→ GIVEN INSTRUCTION 1
In the listing, repeat everything from the line containing "picture [298, 1136, 930, 1296]" down to the line containing "picture [50, 587, 648, 1042]", both included, and nothing else.
[begin PAGE]
Darwish said the agreement could open the door for Palestinians to Moroccan markets in general.

However, Palestine Trade Center (PalTrade) chairman Arafat Asfour told Al-Monitor there are two problems in Palestinian trade and economic relations with Morocco. The first is the distance between the countries; the second is similar local products, which limits the possibility of opening private trade channels with Morocco. He believes Morocco is not a key market for Palestine.

PalTrade is a nonprofit organization that helps Palestinian companies export their products to Arab and international markets.

Asfour believes that to overcome those obstacles, there must be an intervention through official agreements at the level of governments, rather than sticking to private sector initiatives by businessmen to forge economic partnerships.

“Private-sector efforts and initiatives to open up markets and partnerships with the Moroccan private sector have always collided with the lack of government policies to facilitate investment and create awareness,” he said. “We tried before to export construction stones to Morocco but it wasn’t easy, especially since goods are exported through Israeli ports.”

He doubts the government will actually implement the agreement and set up the procedures for investment incentives.

“We need government follow-through so that this agreement doesn’t remain mere talk without action, as was the case with the Algerian government decision to exempt Palestinian imports from custom duty. [That was] five years ago and remains unimplemented,” Affour said.
[end PAGE]
[begin PROVIDED MATERIAL]
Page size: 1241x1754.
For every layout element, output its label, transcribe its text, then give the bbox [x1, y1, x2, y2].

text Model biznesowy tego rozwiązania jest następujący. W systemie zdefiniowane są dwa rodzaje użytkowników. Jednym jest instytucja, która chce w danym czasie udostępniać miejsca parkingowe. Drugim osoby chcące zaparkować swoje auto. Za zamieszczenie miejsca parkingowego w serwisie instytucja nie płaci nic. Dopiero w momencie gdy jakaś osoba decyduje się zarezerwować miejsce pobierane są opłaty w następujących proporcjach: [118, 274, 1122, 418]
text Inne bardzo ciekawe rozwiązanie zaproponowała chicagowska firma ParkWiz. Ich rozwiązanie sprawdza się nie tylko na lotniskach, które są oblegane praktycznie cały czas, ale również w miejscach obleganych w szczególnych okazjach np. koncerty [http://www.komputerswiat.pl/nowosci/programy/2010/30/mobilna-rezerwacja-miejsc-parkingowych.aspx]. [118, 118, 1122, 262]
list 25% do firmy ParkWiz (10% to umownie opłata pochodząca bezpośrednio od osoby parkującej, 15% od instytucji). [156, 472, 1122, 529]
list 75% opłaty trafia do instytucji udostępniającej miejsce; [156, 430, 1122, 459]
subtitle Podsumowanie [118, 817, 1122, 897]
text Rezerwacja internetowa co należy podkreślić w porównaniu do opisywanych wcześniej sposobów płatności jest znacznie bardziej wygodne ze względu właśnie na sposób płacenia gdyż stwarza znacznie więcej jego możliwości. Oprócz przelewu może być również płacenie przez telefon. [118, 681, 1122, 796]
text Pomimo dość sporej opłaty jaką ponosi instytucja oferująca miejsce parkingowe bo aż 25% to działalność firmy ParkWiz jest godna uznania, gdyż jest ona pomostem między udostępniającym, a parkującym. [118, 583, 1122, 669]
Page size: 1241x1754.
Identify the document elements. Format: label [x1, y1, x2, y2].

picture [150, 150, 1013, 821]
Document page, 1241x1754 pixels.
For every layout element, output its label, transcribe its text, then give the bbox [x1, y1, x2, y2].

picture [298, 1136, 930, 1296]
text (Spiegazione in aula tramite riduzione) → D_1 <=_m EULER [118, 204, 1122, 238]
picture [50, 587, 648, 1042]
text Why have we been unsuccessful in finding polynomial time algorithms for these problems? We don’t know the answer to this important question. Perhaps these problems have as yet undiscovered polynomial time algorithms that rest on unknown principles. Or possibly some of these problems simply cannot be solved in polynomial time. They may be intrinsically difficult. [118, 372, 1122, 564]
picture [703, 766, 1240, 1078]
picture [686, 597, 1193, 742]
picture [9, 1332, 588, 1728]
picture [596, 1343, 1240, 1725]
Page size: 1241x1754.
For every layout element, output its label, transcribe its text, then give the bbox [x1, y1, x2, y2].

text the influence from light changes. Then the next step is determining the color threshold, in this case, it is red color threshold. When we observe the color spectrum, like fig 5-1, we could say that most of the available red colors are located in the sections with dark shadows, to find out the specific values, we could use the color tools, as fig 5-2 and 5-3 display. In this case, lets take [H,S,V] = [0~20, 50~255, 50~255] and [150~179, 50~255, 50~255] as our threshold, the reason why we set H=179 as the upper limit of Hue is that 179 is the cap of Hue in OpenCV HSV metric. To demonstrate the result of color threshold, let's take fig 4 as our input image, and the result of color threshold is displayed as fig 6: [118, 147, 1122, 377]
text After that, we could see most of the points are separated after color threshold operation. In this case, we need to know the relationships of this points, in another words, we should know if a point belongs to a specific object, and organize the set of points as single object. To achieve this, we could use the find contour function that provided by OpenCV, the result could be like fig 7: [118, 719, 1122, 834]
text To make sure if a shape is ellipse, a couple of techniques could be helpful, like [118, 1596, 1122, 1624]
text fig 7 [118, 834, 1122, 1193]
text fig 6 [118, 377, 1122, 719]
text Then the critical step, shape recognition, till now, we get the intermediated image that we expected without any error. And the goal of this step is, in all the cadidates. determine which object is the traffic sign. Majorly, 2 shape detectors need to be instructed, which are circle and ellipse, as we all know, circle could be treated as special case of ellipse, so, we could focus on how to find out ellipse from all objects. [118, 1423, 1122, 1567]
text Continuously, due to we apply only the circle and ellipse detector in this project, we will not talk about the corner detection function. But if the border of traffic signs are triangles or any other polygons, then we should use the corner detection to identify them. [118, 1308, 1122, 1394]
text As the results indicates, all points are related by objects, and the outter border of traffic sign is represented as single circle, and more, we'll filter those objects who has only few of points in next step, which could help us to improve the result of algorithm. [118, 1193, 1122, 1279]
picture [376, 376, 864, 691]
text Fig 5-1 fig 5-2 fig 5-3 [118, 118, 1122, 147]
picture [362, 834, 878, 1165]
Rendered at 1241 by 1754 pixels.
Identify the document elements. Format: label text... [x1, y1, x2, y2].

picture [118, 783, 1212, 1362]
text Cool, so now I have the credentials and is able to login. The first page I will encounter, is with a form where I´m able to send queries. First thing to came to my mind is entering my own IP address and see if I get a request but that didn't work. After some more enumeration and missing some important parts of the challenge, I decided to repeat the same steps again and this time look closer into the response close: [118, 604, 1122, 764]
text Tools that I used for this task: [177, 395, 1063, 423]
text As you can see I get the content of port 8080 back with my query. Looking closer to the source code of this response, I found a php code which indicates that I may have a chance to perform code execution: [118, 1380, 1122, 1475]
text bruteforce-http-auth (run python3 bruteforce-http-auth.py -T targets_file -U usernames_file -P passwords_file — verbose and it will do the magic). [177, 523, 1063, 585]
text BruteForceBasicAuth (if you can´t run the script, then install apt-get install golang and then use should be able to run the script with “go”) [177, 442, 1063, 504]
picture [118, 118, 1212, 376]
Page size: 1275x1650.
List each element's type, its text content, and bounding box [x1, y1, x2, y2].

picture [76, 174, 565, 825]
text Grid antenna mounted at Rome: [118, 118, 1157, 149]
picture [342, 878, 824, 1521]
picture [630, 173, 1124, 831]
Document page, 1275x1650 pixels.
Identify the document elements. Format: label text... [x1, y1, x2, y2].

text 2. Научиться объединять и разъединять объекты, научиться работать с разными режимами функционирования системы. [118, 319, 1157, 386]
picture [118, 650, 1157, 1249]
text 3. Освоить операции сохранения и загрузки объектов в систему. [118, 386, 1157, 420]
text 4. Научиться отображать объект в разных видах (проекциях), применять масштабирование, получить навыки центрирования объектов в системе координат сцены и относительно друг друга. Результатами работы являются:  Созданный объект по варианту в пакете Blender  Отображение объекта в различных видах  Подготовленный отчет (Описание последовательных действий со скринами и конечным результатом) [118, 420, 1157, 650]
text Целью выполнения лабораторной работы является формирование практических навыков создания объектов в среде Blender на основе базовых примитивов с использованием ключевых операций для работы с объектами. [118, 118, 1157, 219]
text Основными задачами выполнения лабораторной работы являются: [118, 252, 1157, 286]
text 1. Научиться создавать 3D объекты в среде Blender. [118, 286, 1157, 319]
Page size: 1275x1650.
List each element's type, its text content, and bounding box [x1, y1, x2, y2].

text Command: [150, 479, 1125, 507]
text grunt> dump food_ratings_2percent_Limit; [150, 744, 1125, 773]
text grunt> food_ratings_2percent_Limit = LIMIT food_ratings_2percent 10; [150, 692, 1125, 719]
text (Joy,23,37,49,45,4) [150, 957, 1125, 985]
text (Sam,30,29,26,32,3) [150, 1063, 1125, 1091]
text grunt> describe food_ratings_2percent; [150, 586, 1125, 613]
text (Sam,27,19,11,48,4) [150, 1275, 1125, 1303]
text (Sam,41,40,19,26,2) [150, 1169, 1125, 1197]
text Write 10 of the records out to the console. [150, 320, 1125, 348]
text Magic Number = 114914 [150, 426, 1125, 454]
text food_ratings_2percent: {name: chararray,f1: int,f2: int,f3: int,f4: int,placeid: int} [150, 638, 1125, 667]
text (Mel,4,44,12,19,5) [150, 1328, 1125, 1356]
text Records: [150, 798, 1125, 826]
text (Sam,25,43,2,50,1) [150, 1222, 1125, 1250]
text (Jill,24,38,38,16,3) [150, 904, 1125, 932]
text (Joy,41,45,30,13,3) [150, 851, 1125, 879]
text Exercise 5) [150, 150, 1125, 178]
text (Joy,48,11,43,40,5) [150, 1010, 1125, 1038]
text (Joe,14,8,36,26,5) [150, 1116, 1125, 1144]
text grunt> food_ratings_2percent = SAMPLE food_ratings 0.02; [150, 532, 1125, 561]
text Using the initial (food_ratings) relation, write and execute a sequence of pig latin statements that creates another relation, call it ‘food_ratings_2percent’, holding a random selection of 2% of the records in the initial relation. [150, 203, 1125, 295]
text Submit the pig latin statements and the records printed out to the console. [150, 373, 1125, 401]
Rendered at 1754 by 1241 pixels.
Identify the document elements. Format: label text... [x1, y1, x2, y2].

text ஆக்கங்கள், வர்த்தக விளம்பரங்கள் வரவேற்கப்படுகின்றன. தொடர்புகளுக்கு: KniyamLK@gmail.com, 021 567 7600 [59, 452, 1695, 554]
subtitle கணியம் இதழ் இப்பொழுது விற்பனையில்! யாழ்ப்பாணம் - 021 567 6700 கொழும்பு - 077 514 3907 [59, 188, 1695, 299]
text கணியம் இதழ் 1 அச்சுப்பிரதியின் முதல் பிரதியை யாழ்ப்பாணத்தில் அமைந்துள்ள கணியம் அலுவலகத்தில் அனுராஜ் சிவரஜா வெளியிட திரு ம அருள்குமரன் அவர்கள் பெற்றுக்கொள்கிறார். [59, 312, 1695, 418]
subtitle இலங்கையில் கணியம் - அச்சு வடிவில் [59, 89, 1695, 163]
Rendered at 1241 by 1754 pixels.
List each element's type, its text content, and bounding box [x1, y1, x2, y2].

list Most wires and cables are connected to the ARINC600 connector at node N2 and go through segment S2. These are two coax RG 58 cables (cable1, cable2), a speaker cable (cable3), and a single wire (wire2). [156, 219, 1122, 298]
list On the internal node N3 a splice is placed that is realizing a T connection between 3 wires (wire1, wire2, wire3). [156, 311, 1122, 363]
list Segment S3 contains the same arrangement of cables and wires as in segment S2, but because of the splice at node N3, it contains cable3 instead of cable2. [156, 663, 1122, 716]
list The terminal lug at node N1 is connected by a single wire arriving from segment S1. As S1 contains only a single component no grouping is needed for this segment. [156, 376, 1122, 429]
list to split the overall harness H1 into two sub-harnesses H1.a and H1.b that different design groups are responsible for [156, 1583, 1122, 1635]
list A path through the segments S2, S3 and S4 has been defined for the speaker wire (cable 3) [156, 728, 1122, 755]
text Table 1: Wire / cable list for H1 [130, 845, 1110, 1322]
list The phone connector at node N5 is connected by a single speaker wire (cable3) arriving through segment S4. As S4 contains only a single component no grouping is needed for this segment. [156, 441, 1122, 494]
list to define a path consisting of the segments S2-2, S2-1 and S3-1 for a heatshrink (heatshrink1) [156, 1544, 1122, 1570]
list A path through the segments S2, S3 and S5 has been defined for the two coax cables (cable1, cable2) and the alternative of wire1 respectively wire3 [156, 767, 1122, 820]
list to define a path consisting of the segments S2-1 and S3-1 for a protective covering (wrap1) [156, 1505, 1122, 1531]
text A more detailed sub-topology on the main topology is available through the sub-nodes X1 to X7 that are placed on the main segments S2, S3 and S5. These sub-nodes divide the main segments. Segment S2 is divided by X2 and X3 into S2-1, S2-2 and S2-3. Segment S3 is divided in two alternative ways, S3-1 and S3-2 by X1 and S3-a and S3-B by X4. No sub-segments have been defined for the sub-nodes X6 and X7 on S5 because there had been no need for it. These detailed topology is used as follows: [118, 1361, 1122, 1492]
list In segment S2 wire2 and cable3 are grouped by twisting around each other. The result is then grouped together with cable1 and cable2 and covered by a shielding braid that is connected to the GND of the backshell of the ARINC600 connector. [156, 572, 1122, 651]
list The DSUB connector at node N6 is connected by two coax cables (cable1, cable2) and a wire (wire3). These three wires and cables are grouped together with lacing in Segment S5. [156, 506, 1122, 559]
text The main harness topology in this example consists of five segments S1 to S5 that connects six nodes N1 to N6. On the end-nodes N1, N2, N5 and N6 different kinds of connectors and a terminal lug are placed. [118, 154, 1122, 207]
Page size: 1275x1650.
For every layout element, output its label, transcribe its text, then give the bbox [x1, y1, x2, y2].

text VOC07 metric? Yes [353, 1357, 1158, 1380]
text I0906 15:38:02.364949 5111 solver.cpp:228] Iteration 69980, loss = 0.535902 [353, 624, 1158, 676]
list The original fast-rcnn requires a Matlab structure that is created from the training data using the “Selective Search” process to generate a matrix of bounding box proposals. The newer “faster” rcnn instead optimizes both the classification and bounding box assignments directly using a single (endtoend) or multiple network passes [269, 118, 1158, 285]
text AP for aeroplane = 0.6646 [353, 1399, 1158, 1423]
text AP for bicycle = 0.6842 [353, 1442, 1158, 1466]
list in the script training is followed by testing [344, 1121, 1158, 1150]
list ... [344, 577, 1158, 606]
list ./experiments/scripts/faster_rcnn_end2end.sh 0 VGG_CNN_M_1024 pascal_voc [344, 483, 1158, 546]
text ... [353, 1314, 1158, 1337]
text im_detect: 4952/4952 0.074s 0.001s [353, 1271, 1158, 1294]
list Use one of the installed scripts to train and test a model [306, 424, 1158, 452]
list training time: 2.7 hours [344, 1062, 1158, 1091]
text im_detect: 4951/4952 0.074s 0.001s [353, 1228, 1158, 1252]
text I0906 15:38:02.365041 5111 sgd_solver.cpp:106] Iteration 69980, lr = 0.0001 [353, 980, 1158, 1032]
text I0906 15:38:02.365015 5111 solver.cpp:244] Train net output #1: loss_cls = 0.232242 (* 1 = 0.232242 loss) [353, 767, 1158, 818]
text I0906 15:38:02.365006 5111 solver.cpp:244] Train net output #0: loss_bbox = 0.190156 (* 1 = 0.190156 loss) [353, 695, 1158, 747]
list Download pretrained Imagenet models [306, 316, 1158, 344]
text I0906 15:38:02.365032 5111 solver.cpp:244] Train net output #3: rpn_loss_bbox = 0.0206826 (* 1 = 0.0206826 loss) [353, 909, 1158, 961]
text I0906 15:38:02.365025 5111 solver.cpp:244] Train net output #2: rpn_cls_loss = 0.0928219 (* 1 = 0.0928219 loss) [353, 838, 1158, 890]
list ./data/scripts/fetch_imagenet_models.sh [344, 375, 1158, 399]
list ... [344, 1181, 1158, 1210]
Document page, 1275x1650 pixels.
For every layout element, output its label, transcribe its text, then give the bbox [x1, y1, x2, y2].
[end PROVIDED MATERIAL]
→ GIVEN INSTRUCTION 2
Summarize the passage on Palestinian trade with Morocco in two sentences.

→ FULL RESPONSE 1
picture [298, 1136, 930, 1296]
text (Spiegazione in aula tramite riduzione) → D_1 <=_m EULER [118, 204, 1122, 238]
picture [50, 587, 648, 1042]

→ FULL RESPONSE 2
Darwish said the agreement could open Moroccan markets to Palestinians, but PalTrade chairman Arafat Asfour cites the distance between the countries and similar local products as obstacles and does not see Morocco as a key market. Asfour argues that government-level agreements are needed rather than private-sector initiatives alone, and he doubts the government will implement this one, pointing to an Algerian customs exemption for Palestinian imports that remains unimplemented five years on.